Friday, June 3, 2011

Larry Buell - Pastoral Goes Both Ways

"Pastoral" is one of those infinitely ductile ecocritical conjuring terms from the movement's inception onward--the ductility compounded by its prior ancient associations with a particular aesthetic mode that stretches back to classical antiquity. As Raymond Williams famously dramatized through his "escalator" metaphor in The Country and the City, pastoral can--indeed arguably in the first instance is--a "regressive" form of false cultural memory in the sense of looking back on a more allegedly felicitious closer-to-nature era now slipped away. This in part is what prompted Frederick Garber to define pastoral around the term/concept of "nostos," noting the etymological link to nostalgia. On the other hand, pastoral has always been a more urban-centric, urban-generated form than a bucolic grass-roots affair (hence the perfect appropriateness of a cityscape setting) that can credibly subserve radical agendas, such as protest against runaway modernization (e.g. Leo Marx's question-begging yet illuminating distinction between "simple" and "complex" pastoral) and, in contemporary times especially, the agendas of post-Rachel Carson public health environmentalism, of environmental justice ecocriticism, and of revisionist eco-writing from the nonwestern and especially the postcolonial world have been incentivized indispensably by appeal to the scandal of maldistribution of the basic entitlements of environmental health--clean air, safe drinking water, access to salubrious outdoor space--across population groups, especially rich vs. poor, white vs. nonwhite, first world vs. developing world. In such creative and critical interventions, the "backward-looking" invocations to a more equitable environmental status quo ante most definitely serve radically disruptive agendas, NOT anodyne feel-good euphemistic ones. To end with a swipe at the visual image at the head of this blog, though, I admit to its seeming to me to have a certain cutesy euphemized tranquil character amidst the semi-disorienting futorology that, for me at least, seems to blunt the necessary edge of radical pastoral as I understand it.

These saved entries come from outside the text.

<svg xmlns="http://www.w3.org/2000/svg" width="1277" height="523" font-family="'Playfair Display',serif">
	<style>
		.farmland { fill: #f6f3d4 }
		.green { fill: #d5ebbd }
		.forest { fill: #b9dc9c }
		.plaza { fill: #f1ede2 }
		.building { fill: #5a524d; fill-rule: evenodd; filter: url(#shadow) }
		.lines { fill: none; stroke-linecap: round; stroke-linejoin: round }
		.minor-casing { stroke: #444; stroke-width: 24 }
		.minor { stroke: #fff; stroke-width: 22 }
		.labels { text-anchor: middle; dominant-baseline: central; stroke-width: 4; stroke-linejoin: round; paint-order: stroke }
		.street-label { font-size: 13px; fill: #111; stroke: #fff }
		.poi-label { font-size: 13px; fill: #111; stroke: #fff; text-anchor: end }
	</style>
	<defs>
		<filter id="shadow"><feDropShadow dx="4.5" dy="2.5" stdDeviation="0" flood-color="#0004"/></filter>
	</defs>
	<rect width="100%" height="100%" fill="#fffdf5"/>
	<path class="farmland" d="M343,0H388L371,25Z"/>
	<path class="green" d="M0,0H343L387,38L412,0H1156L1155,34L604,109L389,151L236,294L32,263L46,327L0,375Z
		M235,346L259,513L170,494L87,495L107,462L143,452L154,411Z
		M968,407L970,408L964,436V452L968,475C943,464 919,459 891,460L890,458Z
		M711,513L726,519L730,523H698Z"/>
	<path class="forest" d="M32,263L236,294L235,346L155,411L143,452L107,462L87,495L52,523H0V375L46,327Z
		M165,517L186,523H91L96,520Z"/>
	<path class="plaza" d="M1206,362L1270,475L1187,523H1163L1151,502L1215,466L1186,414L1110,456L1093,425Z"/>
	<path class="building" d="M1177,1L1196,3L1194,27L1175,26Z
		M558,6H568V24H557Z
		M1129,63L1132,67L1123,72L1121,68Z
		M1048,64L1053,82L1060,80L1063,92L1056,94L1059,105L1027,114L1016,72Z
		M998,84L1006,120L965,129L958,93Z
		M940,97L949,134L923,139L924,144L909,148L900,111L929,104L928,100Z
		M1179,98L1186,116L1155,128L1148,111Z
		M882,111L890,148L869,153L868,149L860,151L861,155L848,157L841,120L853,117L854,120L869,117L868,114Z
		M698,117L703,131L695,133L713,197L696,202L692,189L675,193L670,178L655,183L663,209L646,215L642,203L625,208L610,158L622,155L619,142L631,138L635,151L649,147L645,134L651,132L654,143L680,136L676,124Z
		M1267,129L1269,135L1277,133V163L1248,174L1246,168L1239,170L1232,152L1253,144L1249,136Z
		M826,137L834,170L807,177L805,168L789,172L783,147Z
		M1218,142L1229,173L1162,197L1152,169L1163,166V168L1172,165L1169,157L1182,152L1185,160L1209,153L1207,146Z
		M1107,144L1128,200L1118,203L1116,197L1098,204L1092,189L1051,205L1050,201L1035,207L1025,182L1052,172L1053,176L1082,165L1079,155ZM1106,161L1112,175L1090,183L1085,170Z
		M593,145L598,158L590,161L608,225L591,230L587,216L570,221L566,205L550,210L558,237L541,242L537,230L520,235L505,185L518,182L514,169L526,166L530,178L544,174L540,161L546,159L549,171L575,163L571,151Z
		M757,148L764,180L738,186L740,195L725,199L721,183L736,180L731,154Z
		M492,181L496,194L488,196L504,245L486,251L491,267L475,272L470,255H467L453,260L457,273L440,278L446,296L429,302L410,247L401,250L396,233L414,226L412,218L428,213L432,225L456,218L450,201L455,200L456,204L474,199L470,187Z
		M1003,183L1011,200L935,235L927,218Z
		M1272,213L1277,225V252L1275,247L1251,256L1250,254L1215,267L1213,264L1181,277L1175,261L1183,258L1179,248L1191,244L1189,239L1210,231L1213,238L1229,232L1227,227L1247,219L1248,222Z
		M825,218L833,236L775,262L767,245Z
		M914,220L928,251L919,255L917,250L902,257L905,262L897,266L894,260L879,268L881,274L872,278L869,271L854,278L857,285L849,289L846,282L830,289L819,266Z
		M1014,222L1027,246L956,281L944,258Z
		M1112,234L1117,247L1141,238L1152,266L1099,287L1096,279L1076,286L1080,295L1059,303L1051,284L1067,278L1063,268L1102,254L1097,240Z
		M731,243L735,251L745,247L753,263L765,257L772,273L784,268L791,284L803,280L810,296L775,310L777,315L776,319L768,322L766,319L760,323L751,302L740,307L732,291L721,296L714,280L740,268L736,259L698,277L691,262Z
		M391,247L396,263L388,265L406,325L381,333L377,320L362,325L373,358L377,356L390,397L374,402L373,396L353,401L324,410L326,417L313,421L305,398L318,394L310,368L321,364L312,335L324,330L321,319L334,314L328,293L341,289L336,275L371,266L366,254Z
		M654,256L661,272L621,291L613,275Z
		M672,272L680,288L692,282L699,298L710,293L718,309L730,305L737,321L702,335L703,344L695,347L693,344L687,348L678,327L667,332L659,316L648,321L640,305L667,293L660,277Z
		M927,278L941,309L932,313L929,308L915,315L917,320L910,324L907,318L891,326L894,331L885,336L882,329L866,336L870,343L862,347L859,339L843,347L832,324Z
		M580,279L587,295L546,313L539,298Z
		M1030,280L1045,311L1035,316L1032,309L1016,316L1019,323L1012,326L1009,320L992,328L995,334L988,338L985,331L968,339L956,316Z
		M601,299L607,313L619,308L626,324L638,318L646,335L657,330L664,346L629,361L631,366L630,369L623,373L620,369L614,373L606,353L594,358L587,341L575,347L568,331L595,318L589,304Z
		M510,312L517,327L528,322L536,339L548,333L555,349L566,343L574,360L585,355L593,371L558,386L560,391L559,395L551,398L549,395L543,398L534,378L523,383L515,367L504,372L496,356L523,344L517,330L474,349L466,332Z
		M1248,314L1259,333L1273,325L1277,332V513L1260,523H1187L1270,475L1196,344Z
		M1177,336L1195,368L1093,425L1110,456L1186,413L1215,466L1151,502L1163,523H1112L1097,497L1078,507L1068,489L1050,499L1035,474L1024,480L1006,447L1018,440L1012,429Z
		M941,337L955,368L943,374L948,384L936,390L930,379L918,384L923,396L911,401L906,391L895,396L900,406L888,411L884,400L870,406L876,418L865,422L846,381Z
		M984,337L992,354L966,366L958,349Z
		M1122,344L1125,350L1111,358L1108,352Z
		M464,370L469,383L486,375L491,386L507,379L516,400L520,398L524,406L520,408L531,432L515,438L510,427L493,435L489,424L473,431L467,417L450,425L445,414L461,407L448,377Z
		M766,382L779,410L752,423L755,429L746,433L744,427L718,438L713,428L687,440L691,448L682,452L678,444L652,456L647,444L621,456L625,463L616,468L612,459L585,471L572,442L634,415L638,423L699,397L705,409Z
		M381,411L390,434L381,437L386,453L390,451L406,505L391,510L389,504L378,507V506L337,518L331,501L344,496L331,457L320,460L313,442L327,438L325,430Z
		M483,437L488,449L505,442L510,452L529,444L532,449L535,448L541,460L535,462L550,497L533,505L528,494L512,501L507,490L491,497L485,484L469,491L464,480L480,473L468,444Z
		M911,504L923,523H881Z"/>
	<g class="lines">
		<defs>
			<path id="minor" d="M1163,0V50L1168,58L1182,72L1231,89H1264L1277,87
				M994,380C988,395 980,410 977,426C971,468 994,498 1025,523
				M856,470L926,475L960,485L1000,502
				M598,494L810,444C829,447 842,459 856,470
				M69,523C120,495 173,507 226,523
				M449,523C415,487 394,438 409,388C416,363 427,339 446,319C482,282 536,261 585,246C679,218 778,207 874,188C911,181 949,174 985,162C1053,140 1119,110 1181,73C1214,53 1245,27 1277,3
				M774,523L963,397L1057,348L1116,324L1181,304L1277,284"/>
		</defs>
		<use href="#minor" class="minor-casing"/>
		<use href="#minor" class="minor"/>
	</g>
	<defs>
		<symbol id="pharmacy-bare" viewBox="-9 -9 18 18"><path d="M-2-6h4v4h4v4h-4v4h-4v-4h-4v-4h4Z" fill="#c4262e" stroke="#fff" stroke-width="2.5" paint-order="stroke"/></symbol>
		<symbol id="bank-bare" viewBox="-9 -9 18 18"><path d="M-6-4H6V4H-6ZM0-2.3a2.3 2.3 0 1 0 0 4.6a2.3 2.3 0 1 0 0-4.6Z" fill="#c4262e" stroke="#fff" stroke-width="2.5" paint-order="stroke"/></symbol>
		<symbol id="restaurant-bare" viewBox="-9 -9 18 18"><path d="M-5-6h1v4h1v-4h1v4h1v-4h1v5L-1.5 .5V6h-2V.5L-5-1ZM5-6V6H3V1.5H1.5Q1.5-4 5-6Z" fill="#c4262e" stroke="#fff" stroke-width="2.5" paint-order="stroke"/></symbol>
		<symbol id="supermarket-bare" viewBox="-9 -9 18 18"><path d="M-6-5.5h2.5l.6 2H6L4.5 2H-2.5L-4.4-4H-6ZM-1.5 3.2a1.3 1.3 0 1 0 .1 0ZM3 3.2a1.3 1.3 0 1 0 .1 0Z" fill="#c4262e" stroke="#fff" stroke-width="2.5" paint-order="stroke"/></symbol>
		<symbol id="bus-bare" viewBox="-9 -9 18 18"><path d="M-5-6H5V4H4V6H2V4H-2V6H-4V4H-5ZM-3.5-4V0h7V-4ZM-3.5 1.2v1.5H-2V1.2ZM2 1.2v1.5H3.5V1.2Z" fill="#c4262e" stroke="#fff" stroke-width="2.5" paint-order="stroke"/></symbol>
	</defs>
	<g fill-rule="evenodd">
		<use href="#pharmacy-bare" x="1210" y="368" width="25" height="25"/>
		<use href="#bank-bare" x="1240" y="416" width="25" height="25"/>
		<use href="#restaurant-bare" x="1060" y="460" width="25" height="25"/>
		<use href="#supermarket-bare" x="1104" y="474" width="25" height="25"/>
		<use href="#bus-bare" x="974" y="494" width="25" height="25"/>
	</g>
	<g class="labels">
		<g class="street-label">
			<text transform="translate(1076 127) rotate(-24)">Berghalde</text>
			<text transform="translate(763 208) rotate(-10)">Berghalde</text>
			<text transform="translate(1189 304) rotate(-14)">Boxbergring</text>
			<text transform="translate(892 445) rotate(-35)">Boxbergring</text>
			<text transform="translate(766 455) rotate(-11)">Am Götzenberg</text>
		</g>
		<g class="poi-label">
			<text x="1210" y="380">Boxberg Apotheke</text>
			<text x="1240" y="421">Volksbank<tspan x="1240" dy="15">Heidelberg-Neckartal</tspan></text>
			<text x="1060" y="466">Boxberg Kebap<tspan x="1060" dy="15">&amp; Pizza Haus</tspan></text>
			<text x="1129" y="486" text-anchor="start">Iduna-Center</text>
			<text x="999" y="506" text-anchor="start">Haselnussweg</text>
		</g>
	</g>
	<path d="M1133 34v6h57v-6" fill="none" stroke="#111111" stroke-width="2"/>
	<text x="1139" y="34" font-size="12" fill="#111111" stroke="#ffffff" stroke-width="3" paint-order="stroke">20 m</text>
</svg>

  1. I think the question of cuteness as a pastoral aesthetic, and its political implications, would be great to talk about at the roundtable. First, a note on the context of this image. I can easily see how one could be disconcerted by the cuteness of the bird-creature without the context of the rest of the book, where the political forces (totalitarian repression, militarism, satanic factories) that drive the immigrants in the first place are represented as giant, terrifying monsters, which contrast with the more tranquil figures of the new land.

    Second, we would have to consider that the simplified, rounded figures are part of the surrealism, and may be read as archetypal dream imagery, in which case we should not take the cuteness for granted, but assess the function of the figures as part of a psychic rather than a literal landscape.

    Finally, we should consider the aesthetic of kawaisa, "cuteness" (adjective kawaii, "cute, adorable") that has dominated Japanese popular culture for many decades. As an Australian, there is zero chance that Tan has not encountered kawaii culture, especially as applied to the representation of animals, cf. the global empire of Hello Kitty. So I think we are left with a question about the political function of cuteness as a pastoral aesthetic, rather than an a priori principle that cuteness can't be radical.

  2. I'm interested in how public health environmentalism, env justice activism, and nonwestern/poscolonial eco-writing have adapted & appropriated pastoral conventions to address questions of "maldistribution." What are some examples of "environmental justice pastoral"? Is "anti-pastoral" (a common environmental justice mode) still motivated by pastoral impulses? Are there examples of pastoral (which often seems to carry visual associations) that address invisible environmental risks? It seems to me that pastoral often takes for granted questions of access and the production of space, whereas group differentiated experiences of access, mobility, space-making, and risk are more central to writers and groups who focus more on distributive justice.